→ Work request: Exact copy, pictures excluded: please retype the lines from the start of the material through the line containing "Os dados contêm informações s", both ends included, and nothing more.

→ Data to use:

========================================

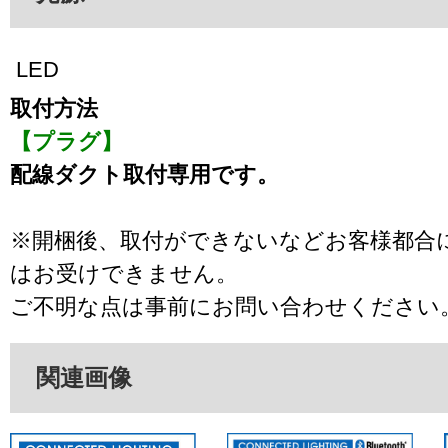
LED
取付方法
【プラグ】
配線ダクト取付専用です。
※開梱後、取付ができないなどお客様都合
はお受けできません。
ご不明な点は事前にお問い合わせください
関連画像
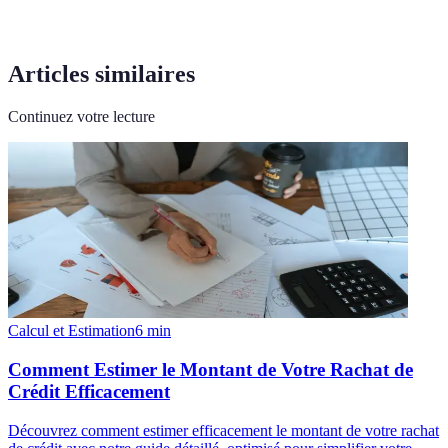
Articles similaires
Continuez votre lecture
Calcul et Estimation
6
min
Comment Estimer le Montant de Votre Rachat de
Crédit Efficacement
Découvrez comment estimer efficacement le montant de votre rachat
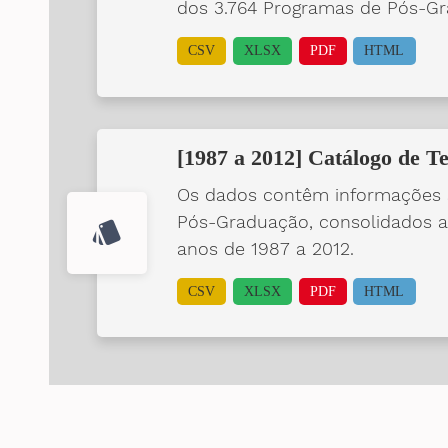
dos 3.764 Programas de Pós-Gr
CSV
XLSX
PDF
HTML
[1987 a 2012] Catálogo de Te
Os dados contêm informações s
Pós-Graduação, consolidados a
style
anos de 1987 a 2012.
CSV
XLSX
PDF
HTML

========================================

→ Output:
LED
取付方法
【プラグ】
配線ダクト取付専用です。
※開梱後、取付ができないなどお客様都合
はお受けできません。
ご不明な点は事前にお問い合わせください
関連画像
Articles similaires
Continuez votre lecture
Calcul et Estimation
6
min
Comment Estimer le Montant de Votre Rachat de
Crédit Efficacement
Découvrez comment estimer efficacement le montant de votre rachat
dos 3.764 Programas de Pós-Gr
CSV
XLSX
PDF
HTML
[1987 a 2012] Catálogo de Te
Os dados contêm informações s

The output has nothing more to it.